Job 1: In the audio processing notes, turn the paragraph that begins "A sine wave is a continous" into a short bulleted list that keeps its main facts.
Job 2: Echo the audio processing notes word for word, starting with "y = np.sin(x)" and going on through "amplitude', fontsize = 'large')".

** START Page text **

The audio samples for different species exhibit varying lengths. Which species have the shortest and longest audio samples?

In [23]:
df_train.sort_values('length')

In [24]:
df_val.sort_values('length')

In [25]:
df_train.sort_values('length',ascending=False)

In [26]:
df_val.sort_values('length',ascending=False)

In [27]:
df_train = df_train.sort_values('label')
df_val = df_val.sort_values('label')

In [28]:
plt.figure(figsize = (20,6))
plt.scatter(df_train['label'], df_train['length'], label = "df_train")
plt.scatter(df_val['label'], df_val['length'], label = "df_val")

#plt.plot(y, x, label = "line 2")
plt.legend()
plt.show()

In [29]:
plt.figure(figsize = (20,6))
plt.scatter(df_train['label'], df_train['avg_len'], label = "df_train")
plt.scatter(df_val['label'], df_val['avg_len'], label = "df_val")

#plt.plot(y, x, label = "line 2")
plt.legend()
plt.show()

In [30]:
plt.figure(figsize = (20,6))
plt.scatter(df_train['label'], df_train['count'], label = "df_train")
plt.scatter(df_val['label'], df_val['count'], label = "df_val")

#plt.plot(y, x, label = "line 2")
plt.legend()
plt.show()

## Foundations of audio processing

As we saw in the analysis above for this year's Global Data Science Challenge, we will work with audio data. It's a very specific kind of data with its features and characteristics. Before we continue exploring our data in depth let's try to understand some of the most important concepts around audio features and processing.

In [31]:
x = np.linspace(0, math.pi*6, 1000)
y = np.sin(x)

plt.figure(figsize = (20,6))
plt.plot(x, y, lw = 3)
plt.arrow(0, 0, math.pi*2, 0, lw = 4, color = 'red', head_width = 0.05, length_includes_head = True)
plt.arrow(math.pi*2, 0,-math.pi*2, 0, lw = 4, color = 'red', head_width = 0.05, length_includes_head = True)

plt.arrow(0.5*math.pi, 0, 0, 1, lw = 4, color = 'red', head_width = 0.05, length_includes_head = True)
plt.arrow(0.5*math.pi, 1, 0, -1, lw = 4, color = 'red', head_width = 0.05, length_includes_head = True)
plt.text(math.pi*0.5 + 0.1, 0.5, 'A - amplitude', fontsize = 'large')

plt.title('Sine function as a simple sound wave', fontsize = 20)

plt.xlabel("Time")
plt.ylabel("Amplitude")

plt.text(math.pi, 0.1, 'T - period', fontsize = 'large')
plt.grid()

A [sine wave](https://onlinetonegenerator.com/) is a continous *beep*, the simplest sound we can make. In the above plot, you can see a sine wave that persists for over 18 seconds. On the x-axis, you have the time domain, and on the y-axis the amplitude of the wave. The amplitude represents the intensity or volume of an audio wave, while the period represents the time it takes for the wave to complete one cycle of oscillation. 

As <i>amplitude</i> and <i>period</i> are quite straightforward let's try to focus on more complex features.

In the analysis of the metadata table, we saw some information about the <i>sampling rate</i>. Let's see how can we understand it!

Let's assume that we want to record some continuous signal that looks exactly like the below sine wave. The problem with this is that it is impossible to record and store something continuously. We cannot store infinitely many points.

In [32]:
show_sampling(10, 1, 1, show_signal = True, show_sampling = True, plot_sampling = True)

** END Page text **
** START Data **

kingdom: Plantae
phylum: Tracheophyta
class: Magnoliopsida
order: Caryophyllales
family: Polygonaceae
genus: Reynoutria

** END Data **

Answer 1:
- A sine wave is a continuous beep, the simplest sound we can make.
- The plot shows a sine wave lasting over 18 seconds.
- The x-axis shows time, and the y-axis shows the wave's amplitude.
- Amplitude is the intensity or volume of an audio wave.
- Period is the time the wave takes to complete one cycle of oscillation.

Answer 2:
y = np.sin(x)

plt.figure(figsize = (20,6))
plt.plot(x, y, lw = 3)
plt.arrow(0, 0, math.pi*2, 0, lw = 4, color = 'red', head_width = 0.05, length_includes_head = True)
plt.arrow(math.pi*2, 0,-math.pi*2, 0, lw = 4, color = 'red', head_width = 0.05, length_includes_head = True)

plt.arrow(0.5*math.pi, 0, 0, 1, lw = 4, color = 'red', head_width = 0.05, length_includes_head = True)
plt.arrow(0.5*math.pi, 1, 0, -1, lw = 4, color = 'red', head_width = 0.05, length_includes_head = True)
plt.text(math.pi*0.5 + 0.1, 0.5, 'A - amplitude', fontsize = 'large')